Last week Michigan Senator Carl Levin, Chairman of the Senate Subcommittee on Permanent Investigations, brought Goldman Sachs’ (GS) Chairman and CEO Lloyd Blankfein and a number of his colleagues to Washington, D.C. to hold a hearing on the fabled Abacus derivative deal. The cast from the Goldman side included Fabrice Tourre — Tourre is also known as “Fabulous Fab” in the press — who structured the transaction with input from John Paulson. (Paulson is no relation to Hank Paulson, the former Treasury Secretary in the Bush administration and Blankfein’s predecessor at Goldman Sachs. John Paulson is the founder of the hedge fund Paulson & Co.) The 11 hours of hearings provided countless news clips on broadcast newscasts and across numerous websites, along with cute headlines for the tabloid press. In the end it amounted to political theatre, with the Goldman Sachs team, led by Blankfein, vigorously defending their transactions. While many of us may prefer the old image of the sage investment banker providing advice and counsel to their clients, it is clear that the current leadership team at Goldman Sachs is led by former traders that view deals that have counter-parties as the normal course of business.
In the end I find myself joining with former President Bill Clinton and the Sage of Omaha, Warren Buffett, chairman and CEO of Berkshire Hathaway (BRKA). Speaking at a conference on April 28th, Bill Clinton raised the question: did the Abacus transaction break any law? Clinton did this in the context of the current civil suit against Goldman Sachs and the possibility that had been raised of criminal charges. (CNN: April 28, 2010) Buffett came to the staunch defense of both Goldman Sachs and Lloyd Blankfein at Berkshire Hathaway’s annual shareholders event in Omaha, Nebraska over the weekend. While the press and hearings have provided political theatre, it has not gotten us any closer to a solution on how to avoid another subprime mortgage debacle in the future.

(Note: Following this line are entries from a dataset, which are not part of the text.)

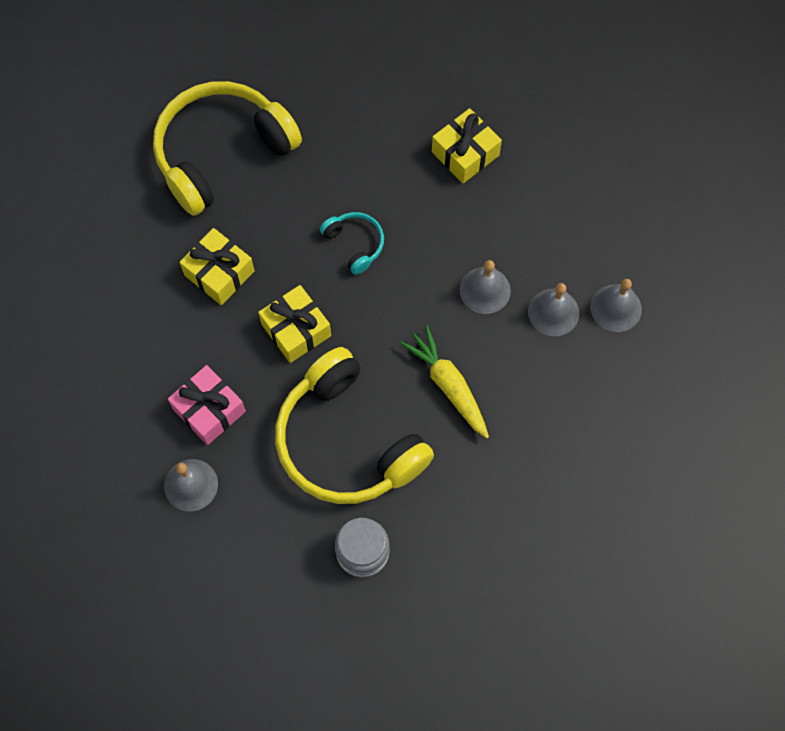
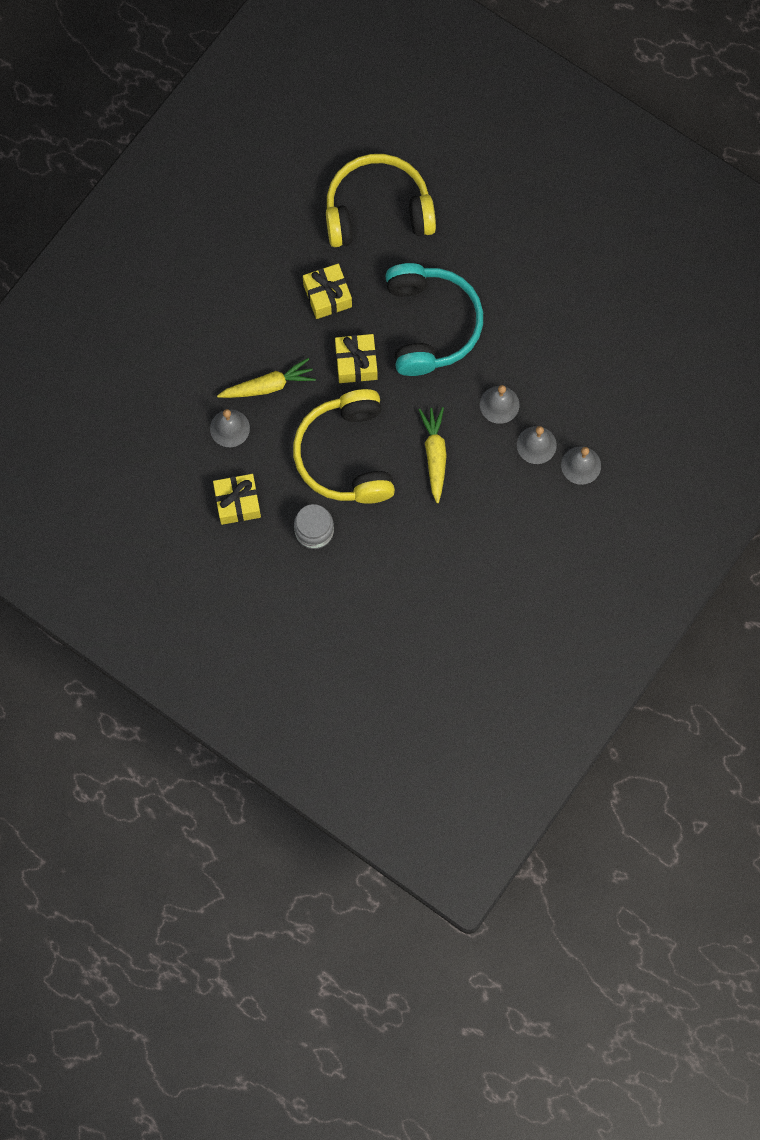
camera: 30 degrees right, 5 degrees up
(209, 410) = (268, 386): pink gift -> yellow carrot
(355, 244) = (430, 325): turquoise headphones -> turquoise headphones, size x2.27
(465, 153) = (546, 301): yellow gift -> yellow gift (237, 503)

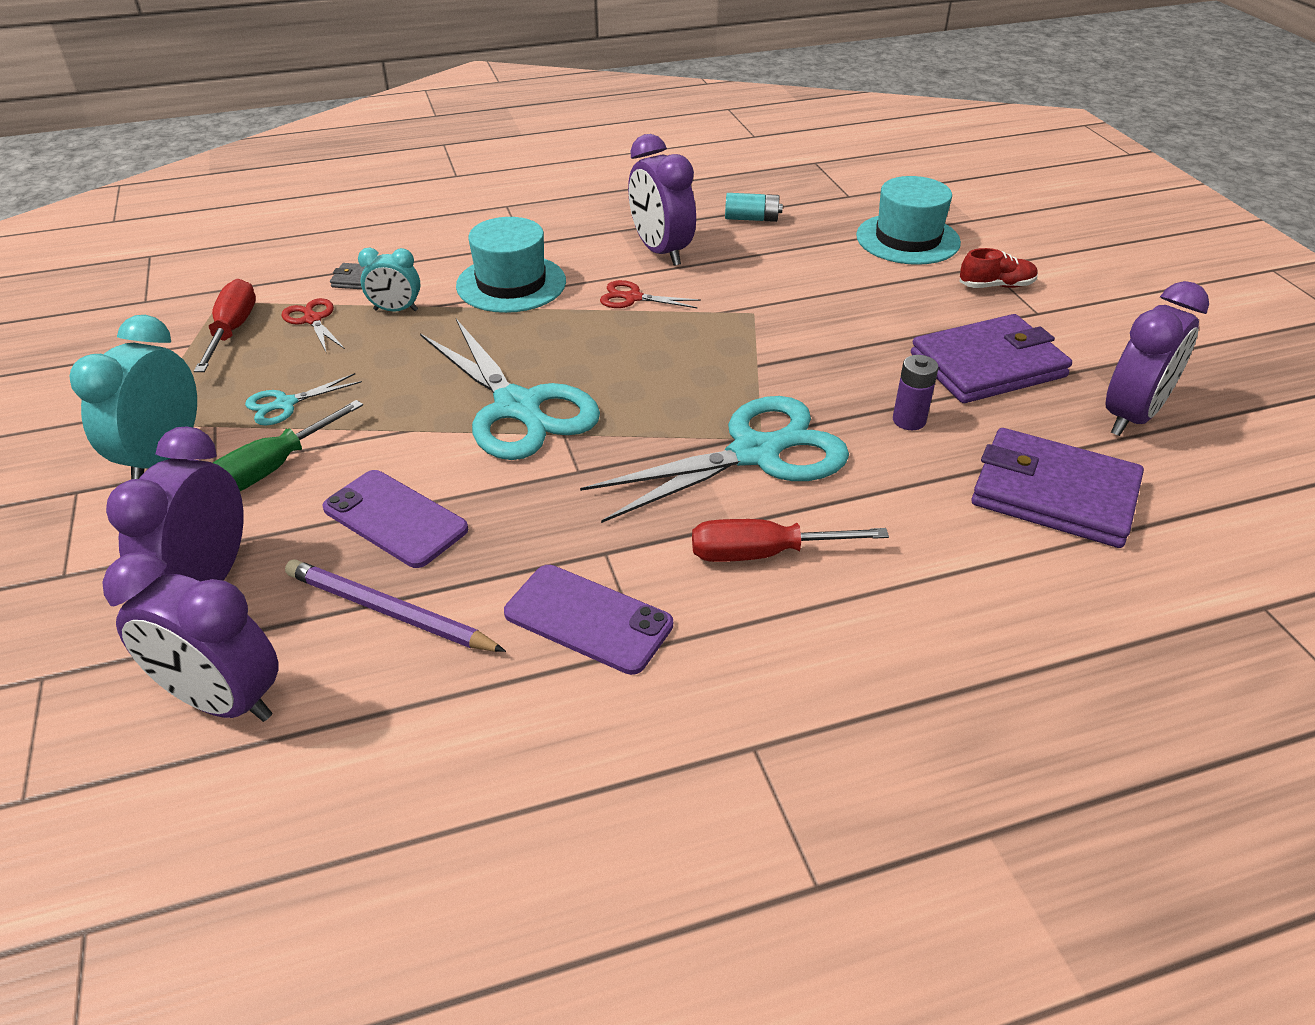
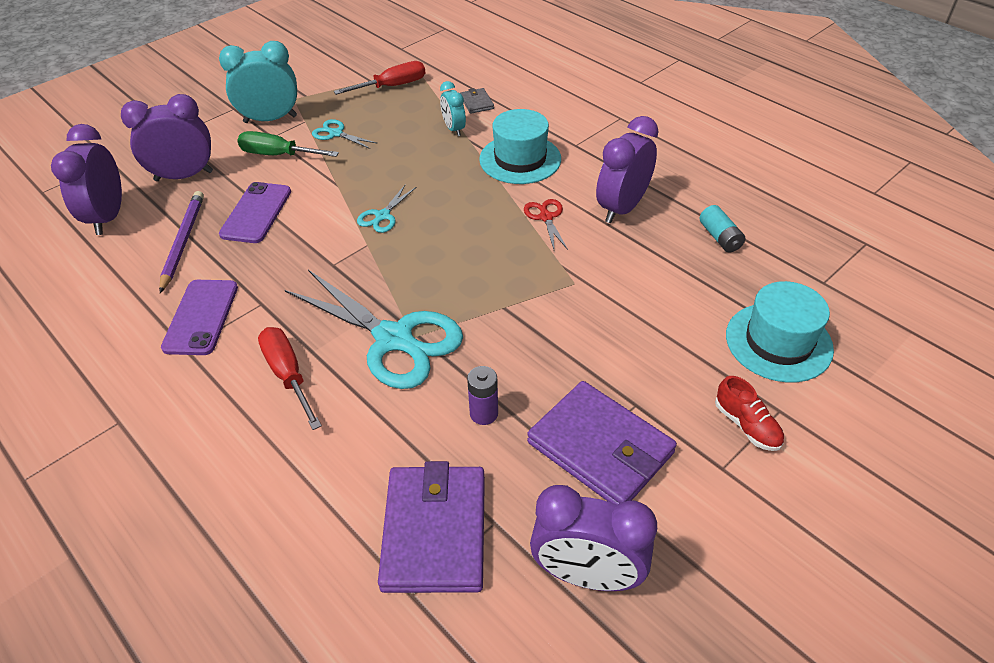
camera: 65 degrees right, 5 degrees up
(313, 320) = (422, 106): red scissors -> none
(517, 407) = (382, 216): turquoise scissors -> turquoise scissors, size x0.45

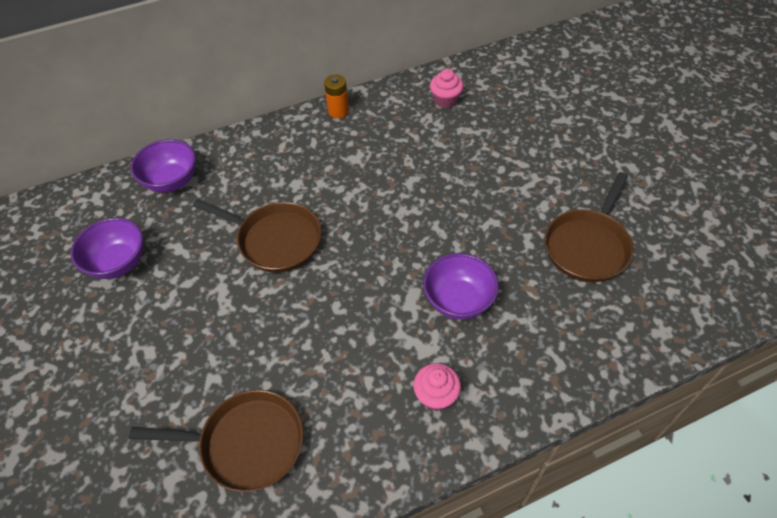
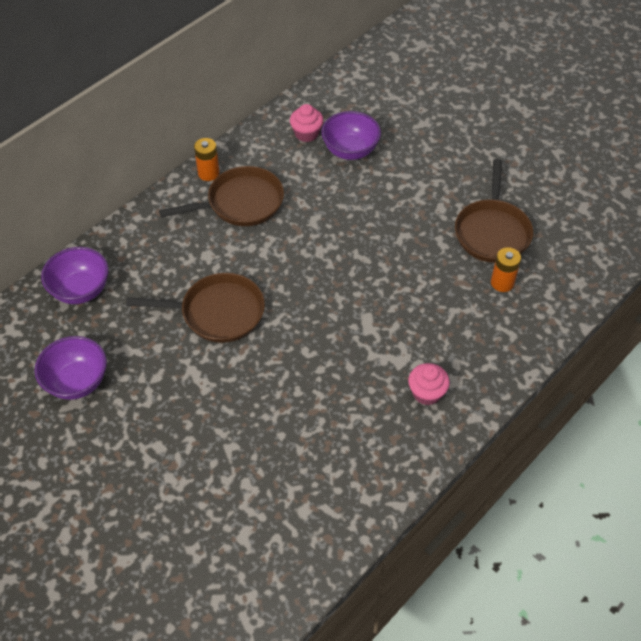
camera: 25 degrees left, 0 degrees up
(246, 443) = (290, 485): brown pan -> brown pan (240, 203)
(458, 301) = (407, 312): purple bowl -> purple bowl (350, 150)
(574, 303) = (502, 283): none -> orange battery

The primary focus of this blog has always been to offer my perspective on specific deals and the overall deal climate in the B2B space. However, the events of the past year required most of my commentary to focus on the terrible economic climate we found ourselves in, with very few significant deals taking place. Yesterday, before the market opened, Pearson (PSON.LN) announced that they were selling their stake in Interactive Data Corporation (IDC) to two private equity firms. Pearson had stated in mid-January that they were exploring strategic options for IDC, a financial market data provider in which they hold a controlling interest of 61 percent. Silver Lake & Warburg Pincus will be paying $33.86 per share, which represents a 33% premium over IDC’s January 14 share price, which is the day before they announced their strategic review. (WSJ: May 4, 2010) When a financial services firm is once again in demand, it’s clear that the deal climate has improved dramatically.
Another such deal is Salesforce.com’s (CRM) announcement on April 21st of a definitive agreement to acquire Jigsaw Data, the cloud-based data services company in Silicon Valley. Jigsaw was backed by El Dorado Ventures, Norwest Ventures and Austin Ventures. I am pleased to note that I had the privilege of serving on the Jigsaw Board over the past 3 years and working closely with the other board members and Jim Fowler, the founder of Jigsaw. Together with Jigsaw senior vice president and COO Kevin Akeroyd, Jim built a compelling crowd-sourced data company that grew significantly right through the Great Recession and exceeded every growth metric the board established. I cannot think of a better outcome than Jigsaw joining Salesforce.com. This acquisition was exceptional for all involved and I applaud the entrepreneurship displayed by the Jigsaw team.